The rubella tamers are two pediatricians still in their 30s, Dr. Harry M. Meyer Jr. and Dr. Paul D. Parkman. Though German measles is almost invariably trivial for all but the baby in the womb, the raw virus could not be used as a vaccine because of the danger that newly vaccinated children might spread the infection to pregnant women. The researchers' task was to weak en the virus, and strike a delicate balance, leaving it infectious for those who are vaccinated, but noninfectious for their contacts. They decided to domesticate the virus in cultures of kidney cells from African green monkeys.
No Spread. Drs. Meyer and Parkman spent two years growing 77 crops of rubella virus, each "seeded" from the preceding crop. At this point, they inoculated rhesus monkeys with what they called HPV-77 (for high-passage virus). Happily, the vaccinated monkeys showed no signs of rubella, but developed antibody against it, while their cagemates remained free of infection. The first human testing of the vaccine was equally sensitive: the subjects had to be children with no history of rubella, and no possible contact with pregnant women.

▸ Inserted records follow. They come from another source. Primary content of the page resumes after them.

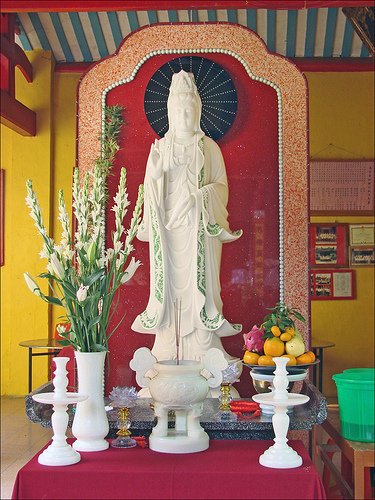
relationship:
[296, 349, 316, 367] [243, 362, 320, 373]
fruit in bowl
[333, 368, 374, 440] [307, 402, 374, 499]
tub on table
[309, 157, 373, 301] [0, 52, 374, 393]
pictures are on wall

At the Arkansas Children's Colony for the retarded, near Conway, Ark., the inmates were housed 16 to a cottage and could be easily isolated. With the parents' consent, the researchers injected the vaccine into eight girls in one cottage, left the other eight unvaccinated for comparison. The first eight developed antibody but no fever or rash; the other eight were unaffected in other words, the vaccinated children did not spread an infectious virus. Later tests in Arkansas have raised the vaccinated total to 34, with similar results, and the vaccine, although admittedly still experimental, is now being distributed to several university medical centers for confirmatory trials. If all goes well, it should be ready for general public use within two years.
* It took twice as long to produce a vaccine of comparable safety for the ordinary "red" or "seven-day" measles (rubeola) after the virus was cultivated.